Go over these records and count the lines with the string "evenodd" in them; the count is all that should be returned.

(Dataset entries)
+ + +

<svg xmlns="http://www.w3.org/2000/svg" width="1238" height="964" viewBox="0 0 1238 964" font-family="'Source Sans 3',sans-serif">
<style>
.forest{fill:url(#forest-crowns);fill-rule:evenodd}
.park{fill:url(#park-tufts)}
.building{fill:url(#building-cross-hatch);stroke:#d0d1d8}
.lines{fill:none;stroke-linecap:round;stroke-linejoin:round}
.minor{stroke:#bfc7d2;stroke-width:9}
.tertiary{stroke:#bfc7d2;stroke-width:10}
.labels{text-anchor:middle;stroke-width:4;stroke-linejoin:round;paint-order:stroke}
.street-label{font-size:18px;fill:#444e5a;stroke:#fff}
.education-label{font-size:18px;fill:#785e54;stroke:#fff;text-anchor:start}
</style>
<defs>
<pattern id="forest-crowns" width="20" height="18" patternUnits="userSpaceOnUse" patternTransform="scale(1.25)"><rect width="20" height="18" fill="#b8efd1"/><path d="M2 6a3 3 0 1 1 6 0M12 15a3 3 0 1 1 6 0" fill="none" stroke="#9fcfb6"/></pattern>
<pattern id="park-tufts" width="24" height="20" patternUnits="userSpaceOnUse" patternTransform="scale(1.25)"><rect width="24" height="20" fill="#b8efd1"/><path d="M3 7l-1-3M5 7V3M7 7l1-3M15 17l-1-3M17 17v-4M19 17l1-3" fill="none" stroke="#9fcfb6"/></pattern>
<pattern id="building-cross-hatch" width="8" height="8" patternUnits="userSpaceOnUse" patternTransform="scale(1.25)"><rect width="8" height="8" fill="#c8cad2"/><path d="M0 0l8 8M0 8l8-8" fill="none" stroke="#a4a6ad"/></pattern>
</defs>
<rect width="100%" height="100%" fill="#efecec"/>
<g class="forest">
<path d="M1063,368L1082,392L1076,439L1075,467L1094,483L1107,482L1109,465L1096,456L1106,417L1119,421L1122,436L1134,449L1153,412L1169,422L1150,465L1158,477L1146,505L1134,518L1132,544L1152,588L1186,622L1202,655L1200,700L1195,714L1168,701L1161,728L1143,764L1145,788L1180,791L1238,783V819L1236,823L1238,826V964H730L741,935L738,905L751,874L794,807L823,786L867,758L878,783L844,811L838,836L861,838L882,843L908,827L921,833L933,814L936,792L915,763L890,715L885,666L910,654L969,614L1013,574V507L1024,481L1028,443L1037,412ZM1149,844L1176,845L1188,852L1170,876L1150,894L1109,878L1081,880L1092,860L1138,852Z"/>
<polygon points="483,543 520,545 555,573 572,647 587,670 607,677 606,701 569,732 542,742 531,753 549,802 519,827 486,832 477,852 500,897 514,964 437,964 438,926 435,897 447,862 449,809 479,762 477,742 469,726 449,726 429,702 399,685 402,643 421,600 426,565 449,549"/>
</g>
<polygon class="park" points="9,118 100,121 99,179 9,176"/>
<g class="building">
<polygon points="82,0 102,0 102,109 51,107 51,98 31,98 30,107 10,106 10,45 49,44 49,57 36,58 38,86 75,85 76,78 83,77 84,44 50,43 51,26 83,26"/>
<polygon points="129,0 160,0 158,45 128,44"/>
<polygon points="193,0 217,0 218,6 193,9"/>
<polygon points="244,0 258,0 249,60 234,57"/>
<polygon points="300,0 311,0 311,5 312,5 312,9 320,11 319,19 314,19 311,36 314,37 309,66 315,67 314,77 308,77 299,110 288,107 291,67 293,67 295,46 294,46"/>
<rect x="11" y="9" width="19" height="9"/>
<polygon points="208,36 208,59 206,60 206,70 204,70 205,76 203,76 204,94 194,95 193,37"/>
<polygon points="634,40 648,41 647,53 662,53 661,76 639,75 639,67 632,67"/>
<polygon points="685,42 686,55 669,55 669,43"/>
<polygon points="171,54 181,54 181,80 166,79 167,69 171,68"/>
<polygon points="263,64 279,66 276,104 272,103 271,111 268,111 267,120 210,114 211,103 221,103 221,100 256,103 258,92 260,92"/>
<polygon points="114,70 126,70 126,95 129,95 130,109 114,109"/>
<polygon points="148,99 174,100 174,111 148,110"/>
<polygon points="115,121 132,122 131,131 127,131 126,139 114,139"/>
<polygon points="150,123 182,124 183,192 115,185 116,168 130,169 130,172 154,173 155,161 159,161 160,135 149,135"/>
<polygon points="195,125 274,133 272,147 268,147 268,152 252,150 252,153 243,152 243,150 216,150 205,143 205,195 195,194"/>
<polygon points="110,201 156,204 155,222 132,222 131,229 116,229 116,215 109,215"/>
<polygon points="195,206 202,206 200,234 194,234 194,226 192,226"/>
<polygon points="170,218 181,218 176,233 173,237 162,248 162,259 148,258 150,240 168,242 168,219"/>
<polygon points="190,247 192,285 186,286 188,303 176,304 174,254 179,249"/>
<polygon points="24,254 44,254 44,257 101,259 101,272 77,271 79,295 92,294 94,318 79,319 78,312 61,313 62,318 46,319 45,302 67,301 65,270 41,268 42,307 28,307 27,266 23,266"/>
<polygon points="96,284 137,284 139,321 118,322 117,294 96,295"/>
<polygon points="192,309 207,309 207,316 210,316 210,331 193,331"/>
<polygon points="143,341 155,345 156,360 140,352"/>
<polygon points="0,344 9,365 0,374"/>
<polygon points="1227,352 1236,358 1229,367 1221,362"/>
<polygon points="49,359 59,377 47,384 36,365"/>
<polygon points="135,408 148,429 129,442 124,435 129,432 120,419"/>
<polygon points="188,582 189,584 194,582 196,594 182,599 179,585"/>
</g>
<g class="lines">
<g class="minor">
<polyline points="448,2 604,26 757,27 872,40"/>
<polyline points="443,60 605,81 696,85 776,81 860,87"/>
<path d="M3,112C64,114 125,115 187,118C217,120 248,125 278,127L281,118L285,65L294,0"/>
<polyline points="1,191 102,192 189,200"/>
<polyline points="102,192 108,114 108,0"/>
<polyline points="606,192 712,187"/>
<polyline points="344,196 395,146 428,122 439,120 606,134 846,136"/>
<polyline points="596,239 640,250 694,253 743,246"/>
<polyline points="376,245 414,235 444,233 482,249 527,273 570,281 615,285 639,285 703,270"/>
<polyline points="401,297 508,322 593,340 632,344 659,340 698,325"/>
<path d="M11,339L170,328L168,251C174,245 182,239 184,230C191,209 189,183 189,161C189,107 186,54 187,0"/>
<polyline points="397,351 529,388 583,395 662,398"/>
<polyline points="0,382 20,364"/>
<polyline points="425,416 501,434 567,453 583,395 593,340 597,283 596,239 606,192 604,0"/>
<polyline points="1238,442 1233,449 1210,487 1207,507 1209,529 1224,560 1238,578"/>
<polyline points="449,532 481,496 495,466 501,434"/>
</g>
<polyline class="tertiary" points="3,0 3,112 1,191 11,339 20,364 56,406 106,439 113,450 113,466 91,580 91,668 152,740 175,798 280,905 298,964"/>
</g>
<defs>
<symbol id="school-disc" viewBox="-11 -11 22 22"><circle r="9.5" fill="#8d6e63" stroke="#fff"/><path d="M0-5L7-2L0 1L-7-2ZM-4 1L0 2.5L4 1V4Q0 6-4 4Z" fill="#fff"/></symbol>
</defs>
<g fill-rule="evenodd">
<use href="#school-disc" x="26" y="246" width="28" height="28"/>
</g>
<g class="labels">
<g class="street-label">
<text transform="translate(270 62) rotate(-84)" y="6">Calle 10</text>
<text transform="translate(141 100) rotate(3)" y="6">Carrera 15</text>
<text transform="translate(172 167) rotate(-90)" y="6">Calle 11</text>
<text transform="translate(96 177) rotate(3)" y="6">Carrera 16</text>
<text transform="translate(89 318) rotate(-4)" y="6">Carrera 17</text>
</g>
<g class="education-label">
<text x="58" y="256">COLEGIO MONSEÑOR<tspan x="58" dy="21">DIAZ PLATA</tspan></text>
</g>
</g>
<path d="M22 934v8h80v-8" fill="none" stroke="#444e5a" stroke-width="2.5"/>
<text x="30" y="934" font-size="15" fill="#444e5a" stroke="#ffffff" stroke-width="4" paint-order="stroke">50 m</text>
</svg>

+ + +

Response box => 2